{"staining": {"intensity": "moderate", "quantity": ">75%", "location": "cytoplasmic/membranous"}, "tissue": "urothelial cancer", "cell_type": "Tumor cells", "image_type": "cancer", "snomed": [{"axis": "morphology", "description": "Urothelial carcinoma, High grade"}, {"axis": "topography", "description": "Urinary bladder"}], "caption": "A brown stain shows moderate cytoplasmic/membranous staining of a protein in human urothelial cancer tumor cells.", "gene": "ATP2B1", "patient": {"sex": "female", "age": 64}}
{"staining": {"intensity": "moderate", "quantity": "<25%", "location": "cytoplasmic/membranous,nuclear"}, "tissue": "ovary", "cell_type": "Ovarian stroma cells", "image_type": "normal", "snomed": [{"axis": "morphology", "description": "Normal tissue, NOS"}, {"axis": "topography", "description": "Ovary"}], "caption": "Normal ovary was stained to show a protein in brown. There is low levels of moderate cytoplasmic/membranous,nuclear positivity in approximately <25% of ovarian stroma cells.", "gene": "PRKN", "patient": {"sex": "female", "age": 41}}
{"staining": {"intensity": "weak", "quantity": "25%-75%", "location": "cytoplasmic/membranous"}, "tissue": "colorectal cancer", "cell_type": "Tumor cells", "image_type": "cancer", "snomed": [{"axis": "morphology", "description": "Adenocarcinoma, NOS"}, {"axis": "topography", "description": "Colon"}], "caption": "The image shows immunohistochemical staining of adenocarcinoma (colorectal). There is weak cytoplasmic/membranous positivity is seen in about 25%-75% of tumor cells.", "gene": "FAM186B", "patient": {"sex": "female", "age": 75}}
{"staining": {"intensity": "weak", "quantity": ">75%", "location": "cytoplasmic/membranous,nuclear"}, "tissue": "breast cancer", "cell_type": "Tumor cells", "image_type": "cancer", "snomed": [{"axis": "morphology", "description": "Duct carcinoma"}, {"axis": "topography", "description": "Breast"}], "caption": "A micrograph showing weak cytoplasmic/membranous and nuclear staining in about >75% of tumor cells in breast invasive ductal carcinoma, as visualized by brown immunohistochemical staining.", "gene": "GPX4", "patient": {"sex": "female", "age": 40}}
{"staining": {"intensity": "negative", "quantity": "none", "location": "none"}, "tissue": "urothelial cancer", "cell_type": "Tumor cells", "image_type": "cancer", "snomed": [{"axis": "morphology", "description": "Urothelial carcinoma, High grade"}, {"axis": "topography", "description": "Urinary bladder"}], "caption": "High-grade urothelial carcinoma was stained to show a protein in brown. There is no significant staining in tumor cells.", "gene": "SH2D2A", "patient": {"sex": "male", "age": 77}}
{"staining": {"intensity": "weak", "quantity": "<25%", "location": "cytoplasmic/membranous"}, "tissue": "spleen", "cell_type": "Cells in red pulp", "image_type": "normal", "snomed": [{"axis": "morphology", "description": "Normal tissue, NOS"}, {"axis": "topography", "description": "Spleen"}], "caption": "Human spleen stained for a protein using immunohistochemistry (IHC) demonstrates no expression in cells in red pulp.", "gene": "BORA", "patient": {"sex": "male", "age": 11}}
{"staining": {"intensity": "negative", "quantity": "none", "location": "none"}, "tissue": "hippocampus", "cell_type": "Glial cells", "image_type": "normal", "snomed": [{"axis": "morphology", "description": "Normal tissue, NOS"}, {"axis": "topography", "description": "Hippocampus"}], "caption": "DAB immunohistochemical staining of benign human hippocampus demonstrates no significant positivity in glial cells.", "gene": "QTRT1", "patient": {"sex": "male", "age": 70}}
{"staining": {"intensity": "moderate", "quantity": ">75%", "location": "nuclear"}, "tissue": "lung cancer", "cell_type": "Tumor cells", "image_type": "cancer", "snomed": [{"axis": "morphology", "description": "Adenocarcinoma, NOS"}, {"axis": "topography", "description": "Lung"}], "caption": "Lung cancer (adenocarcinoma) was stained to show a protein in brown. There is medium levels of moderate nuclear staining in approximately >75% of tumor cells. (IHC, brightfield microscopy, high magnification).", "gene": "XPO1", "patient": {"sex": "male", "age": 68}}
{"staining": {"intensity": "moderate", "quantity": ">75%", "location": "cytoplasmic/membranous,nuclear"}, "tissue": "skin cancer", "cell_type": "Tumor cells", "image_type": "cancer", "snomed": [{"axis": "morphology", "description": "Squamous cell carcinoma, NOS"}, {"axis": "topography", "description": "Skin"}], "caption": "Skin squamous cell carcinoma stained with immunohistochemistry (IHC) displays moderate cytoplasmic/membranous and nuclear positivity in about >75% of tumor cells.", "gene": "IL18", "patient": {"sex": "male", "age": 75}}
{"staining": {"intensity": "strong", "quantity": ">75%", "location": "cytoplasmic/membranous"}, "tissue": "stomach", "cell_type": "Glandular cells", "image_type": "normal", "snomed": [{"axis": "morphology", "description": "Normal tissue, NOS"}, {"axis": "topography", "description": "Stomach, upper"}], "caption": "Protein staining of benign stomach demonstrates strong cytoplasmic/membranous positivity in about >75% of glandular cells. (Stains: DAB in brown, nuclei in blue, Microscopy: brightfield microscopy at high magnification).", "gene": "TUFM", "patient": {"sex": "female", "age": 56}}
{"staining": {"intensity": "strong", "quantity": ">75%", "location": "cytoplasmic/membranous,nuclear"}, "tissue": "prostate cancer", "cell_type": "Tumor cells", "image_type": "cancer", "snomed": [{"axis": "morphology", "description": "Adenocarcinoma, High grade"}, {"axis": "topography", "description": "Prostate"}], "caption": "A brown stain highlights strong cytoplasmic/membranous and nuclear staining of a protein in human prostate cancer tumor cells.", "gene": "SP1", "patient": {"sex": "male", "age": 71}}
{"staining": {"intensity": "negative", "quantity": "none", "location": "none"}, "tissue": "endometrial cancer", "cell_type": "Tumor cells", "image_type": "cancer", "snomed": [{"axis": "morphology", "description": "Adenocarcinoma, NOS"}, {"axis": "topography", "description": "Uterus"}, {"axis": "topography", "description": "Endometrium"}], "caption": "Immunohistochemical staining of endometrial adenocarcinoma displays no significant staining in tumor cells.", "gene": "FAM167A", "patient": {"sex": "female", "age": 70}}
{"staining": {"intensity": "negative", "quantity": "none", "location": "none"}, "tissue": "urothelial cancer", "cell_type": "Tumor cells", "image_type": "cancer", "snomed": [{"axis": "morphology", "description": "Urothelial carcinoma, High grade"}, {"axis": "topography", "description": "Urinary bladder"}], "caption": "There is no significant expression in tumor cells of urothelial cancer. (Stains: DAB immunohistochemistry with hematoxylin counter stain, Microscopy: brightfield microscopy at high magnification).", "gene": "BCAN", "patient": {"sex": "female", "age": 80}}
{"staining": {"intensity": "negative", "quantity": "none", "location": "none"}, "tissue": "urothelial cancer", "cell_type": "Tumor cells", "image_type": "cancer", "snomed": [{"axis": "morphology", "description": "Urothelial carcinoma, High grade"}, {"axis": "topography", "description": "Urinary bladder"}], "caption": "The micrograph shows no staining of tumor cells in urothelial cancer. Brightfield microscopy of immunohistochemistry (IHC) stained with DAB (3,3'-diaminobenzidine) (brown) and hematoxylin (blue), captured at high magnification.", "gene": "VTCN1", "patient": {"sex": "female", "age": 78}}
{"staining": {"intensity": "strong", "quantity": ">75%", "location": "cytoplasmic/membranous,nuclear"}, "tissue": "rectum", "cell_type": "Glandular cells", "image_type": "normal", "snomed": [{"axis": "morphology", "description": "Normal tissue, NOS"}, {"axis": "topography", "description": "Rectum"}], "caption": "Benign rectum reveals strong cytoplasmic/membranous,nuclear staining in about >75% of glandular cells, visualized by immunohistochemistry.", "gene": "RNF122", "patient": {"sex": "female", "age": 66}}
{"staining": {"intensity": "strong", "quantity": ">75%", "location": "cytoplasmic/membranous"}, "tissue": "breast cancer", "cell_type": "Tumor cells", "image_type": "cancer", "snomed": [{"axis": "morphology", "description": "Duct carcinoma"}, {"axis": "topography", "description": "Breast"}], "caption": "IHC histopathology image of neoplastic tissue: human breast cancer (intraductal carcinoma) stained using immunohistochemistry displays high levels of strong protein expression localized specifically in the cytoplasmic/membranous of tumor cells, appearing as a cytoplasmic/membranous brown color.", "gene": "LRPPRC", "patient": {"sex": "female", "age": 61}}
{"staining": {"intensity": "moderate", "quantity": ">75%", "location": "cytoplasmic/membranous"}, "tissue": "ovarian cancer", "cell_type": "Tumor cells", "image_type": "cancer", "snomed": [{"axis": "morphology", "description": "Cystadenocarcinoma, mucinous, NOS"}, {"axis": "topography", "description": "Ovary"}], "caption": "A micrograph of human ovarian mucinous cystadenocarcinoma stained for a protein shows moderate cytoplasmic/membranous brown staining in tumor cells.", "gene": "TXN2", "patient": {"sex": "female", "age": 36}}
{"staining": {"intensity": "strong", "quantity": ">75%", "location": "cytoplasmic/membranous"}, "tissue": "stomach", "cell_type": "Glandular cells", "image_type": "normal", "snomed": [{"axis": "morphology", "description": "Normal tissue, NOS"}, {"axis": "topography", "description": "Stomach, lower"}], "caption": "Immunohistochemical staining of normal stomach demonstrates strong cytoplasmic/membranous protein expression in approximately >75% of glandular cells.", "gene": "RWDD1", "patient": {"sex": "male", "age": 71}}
● ● ● ●
#### [GOAL OF THE EXERCISE]
Start with the line above that contains "micrograph showing weak" and end with the line that contains "of benign human". Write out those lines exactly, and only those.

#### [EXERCISE RESPONSE]
{"staining": {"intensity": "weak", "quantity": ">75%", "location": "cytoplasmic/membranous,nuclear"}, "tissue": "breast cancer", "cell_type": "Tumor cells", "image_type": "cancer", "snomed": [{"axis": "morphology", "description": "Duct carcinoma"}, {"axis": "topography", "description": "Breast"}], "caption": "A micrograph showing weak cytoplasmic/membranous and nuclear staining in about >75% of tumor cells in breast invasive ductal carcinoma, as visualized by brown immunohistochemical staining.", "gene": "GPX4", "patient": {"sex": "female", "age": 40}}
{"staining": {"intensity": "negative", "quantity": "none", "location": "none"}, "tissue": "urothelial cancer", "cell_type": "Tumor cells", "image_type": "cancer", "snomed": [{"axis": "morphology", "description": "Urothelial carcinoma, High grade"}, {"axis": "topography", "description": "Urinary bladder"}], "caption": "High-grade urothelial carcinoma was stained to show a protein in brown. There is no significant staining in tumor cells.", "gene": "SH2D2A", "patient": {"sex": "male", "age": 77}}
{"staining": {"intensity": "weak", "quantity": "<25%", "location": "cytoplasmic/membranous"}, "tissue": "spleen", "cell_type": "Cells in red pulp", "image_type": "normal", "snomed": [{"axis": "morphology", "description": "Normal tissue, NOS"}, {"axis": "topography", "description": "Spleen"}], "caption": "Human spleen stained for a protein using immunohistochemistry (IHC) demonstrates no expression in cells in red pulp.", "gene": "BORA", "patient": {"sex": "male", "age": 11}}
{"staining": {"intensity": "negative", "quantity": "none", "location": "none"}, "tissue": "hippocampus", "cell_type": "Glial cells", "image_type": "normal", "snomed": [{"axis": "morphology", "description": "Normal tissue, NOS"}, {"axis": "topography", "description": "Hippocampus"}], "caption": "DAB immunohistochemical staining of benign human hippocampus demonstrates no significant positivity in glial cells.", "gene": "QTRT1", "patient": {"sex": "male", "age": 70}}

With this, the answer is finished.